OCS Create Share API Fails with "CSRF check failed"

Firstly I have done the CSRF Check Failed search on the forum - the results do not seem to match my problem.
We have 2 OCS installations.
#1 Windows running WSL Ubuntu 20.04
#2 Linux native Ubuntu 20.04
Both installations are working correctly. We can sign in to the console, create and share files and folders and the OwnCloud client is successfully connecting and sharing files.

The next step of our project is to be able to dynamically share existing folders with users.
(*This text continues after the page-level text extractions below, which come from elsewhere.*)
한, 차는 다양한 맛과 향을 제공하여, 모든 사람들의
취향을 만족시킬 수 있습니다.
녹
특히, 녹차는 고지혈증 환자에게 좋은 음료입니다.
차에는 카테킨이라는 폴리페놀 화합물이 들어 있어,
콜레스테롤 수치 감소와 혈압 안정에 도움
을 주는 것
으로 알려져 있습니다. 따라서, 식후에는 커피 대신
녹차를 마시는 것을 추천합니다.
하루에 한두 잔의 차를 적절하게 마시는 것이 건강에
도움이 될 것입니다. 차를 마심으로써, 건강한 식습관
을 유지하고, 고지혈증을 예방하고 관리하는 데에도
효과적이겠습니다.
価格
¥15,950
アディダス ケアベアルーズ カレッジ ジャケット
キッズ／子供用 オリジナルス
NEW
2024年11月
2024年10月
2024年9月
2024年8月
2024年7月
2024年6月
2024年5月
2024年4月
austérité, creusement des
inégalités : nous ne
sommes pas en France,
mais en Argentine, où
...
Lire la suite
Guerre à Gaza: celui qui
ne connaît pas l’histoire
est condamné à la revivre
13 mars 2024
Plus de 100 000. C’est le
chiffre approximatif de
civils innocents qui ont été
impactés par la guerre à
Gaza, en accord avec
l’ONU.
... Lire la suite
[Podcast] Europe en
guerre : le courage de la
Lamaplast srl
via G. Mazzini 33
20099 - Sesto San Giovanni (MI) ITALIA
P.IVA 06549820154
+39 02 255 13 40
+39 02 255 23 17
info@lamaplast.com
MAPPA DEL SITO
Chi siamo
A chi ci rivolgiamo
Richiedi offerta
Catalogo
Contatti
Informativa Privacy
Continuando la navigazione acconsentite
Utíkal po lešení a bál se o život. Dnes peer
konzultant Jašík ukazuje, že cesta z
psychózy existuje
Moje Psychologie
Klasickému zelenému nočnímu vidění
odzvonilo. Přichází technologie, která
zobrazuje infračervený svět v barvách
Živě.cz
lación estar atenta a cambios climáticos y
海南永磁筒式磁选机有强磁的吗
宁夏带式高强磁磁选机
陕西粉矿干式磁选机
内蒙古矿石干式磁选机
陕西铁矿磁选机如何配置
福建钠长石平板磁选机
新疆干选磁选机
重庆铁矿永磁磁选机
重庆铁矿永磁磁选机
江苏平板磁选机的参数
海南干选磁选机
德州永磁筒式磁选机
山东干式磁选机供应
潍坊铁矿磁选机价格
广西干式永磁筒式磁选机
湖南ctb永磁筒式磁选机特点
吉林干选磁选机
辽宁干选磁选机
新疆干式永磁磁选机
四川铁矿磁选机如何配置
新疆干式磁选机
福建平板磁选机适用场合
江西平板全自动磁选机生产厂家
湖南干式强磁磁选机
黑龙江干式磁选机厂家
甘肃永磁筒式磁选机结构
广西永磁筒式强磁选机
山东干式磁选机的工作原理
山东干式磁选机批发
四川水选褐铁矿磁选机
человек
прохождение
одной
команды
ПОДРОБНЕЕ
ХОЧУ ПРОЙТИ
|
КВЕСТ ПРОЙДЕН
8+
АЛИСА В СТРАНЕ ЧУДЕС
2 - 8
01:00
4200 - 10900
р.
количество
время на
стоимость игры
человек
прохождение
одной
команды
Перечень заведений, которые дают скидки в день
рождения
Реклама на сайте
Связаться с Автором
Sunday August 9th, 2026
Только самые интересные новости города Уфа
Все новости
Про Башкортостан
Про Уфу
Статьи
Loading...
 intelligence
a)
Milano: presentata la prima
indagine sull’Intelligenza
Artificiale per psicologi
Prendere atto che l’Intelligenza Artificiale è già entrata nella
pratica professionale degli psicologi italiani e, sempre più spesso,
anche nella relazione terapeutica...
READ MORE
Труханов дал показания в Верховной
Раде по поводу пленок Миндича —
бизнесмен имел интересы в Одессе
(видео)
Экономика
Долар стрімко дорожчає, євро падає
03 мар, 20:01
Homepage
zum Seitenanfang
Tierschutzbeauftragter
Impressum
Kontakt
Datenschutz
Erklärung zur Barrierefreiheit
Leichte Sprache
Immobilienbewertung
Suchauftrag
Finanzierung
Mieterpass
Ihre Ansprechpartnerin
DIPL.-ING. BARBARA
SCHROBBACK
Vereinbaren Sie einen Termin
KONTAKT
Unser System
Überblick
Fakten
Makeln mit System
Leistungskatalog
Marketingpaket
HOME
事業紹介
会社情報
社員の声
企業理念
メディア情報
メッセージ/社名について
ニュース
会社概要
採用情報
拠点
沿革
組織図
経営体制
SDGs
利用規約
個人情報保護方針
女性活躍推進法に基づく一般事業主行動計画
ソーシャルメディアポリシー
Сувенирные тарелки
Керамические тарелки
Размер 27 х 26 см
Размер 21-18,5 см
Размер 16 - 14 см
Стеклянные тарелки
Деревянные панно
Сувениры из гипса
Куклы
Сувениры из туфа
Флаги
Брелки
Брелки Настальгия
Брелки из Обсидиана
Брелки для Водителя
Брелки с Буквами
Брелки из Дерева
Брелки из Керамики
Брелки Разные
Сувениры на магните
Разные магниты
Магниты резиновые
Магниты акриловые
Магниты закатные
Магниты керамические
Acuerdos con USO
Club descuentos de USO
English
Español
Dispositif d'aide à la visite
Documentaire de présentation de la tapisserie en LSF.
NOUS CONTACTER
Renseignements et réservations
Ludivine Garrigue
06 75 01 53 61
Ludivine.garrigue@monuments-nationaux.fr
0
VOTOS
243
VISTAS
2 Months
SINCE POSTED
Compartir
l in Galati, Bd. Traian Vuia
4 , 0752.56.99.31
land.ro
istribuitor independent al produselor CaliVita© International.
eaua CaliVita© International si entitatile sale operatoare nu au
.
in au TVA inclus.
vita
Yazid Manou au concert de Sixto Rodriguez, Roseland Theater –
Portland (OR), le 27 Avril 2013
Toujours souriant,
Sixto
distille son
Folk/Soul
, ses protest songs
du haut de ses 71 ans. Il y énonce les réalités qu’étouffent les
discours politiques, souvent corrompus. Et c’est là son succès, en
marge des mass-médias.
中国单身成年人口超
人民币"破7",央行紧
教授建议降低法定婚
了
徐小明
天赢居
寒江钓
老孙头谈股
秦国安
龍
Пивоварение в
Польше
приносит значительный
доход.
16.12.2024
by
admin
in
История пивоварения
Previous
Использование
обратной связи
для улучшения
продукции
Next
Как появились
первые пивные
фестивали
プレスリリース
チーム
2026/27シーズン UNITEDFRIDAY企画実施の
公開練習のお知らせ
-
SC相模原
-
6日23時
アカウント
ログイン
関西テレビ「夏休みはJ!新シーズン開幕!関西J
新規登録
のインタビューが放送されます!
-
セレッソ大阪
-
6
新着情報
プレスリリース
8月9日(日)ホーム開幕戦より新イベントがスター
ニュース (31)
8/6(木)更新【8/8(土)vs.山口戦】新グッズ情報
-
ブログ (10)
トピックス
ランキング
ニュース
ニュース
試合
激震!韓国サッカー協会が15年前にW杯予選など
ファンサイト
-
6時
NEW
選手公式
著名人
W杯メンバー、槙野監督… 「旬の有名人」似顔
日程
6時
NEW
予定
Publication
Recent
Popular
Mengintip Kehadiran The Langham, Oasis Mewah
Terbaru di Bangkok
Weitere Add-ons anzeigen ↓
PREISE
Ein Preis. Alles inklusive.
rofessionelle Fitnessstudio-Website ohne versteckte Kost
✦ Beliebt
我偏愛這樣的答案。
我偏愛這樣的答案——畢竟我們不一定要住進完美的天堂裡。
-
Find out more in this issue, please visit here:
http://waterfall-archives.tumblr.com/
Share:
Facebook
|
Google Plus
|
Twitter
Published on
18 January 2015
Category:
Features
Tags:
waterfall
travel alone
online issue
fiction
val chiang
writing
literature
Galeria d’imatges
In otherwords in response to an external event we want to either share a specific folder under one account with another user (or remove that share).

For this we are looking at the OCS API and specifically the Create Share Endpoint (OCS Share API :: ownCloud Documentation)

As a test we first called the capabilities API (OCS Rest API :: ownCloud Documentation)

For our tests we are using PostMan.

The capabilities call works fine and we get back a JSON structure defining the available capabilities on the server.

However when we call the Create Share API we get this
<?xml version="1.0"?>
<ocs>
<meta>
<status>failure</status>
<statuscode>996</statuscode>
<message>CSRF check failed</message>
<totalitems></totalitems>
<itemsperpage></itemsperpage>
</meta>
<data/>
</ocs>

We have tried various work-arounds (putting the OCS-APIRequest: true header in the request), different parameter values - same result.

In addition to PostMan we have tried cUrl and a PHP script with Guzzle as per the script example on the Create Share page - all return the same result.

Both installations are using 10.7

i did come across this link (http://owncloud.com/security-advisories/cross-site-request-forgery-in-the-ocs-api/) - just wondering if this fix did not perhaps cause something in the API to break - or introduce an additional requirement not in the docs.

I assume this is related to your server(s) and or networking environment. Maybe you could post some (failing) examples?

1 Like

This topic was automatically closed 90 days after the last reply. New replies are no longer allowed.